Pull every line that includes the word "component" out of the data below and copy it.

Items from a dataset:

╔══

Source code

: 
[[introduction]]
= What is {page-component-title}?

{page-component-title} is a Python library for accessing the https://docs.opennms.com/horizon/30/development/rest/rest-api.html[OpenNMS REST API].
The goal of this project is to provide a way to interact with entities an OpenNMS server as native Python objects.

╚══

[RESULT FOR THIS TASK]
= What is {page-component-title}?
{page-component-title} is a Python library for accessing the https://docs.opennms.com/horizon/30/development/rest/rest-api.html[OpenNMS REST API].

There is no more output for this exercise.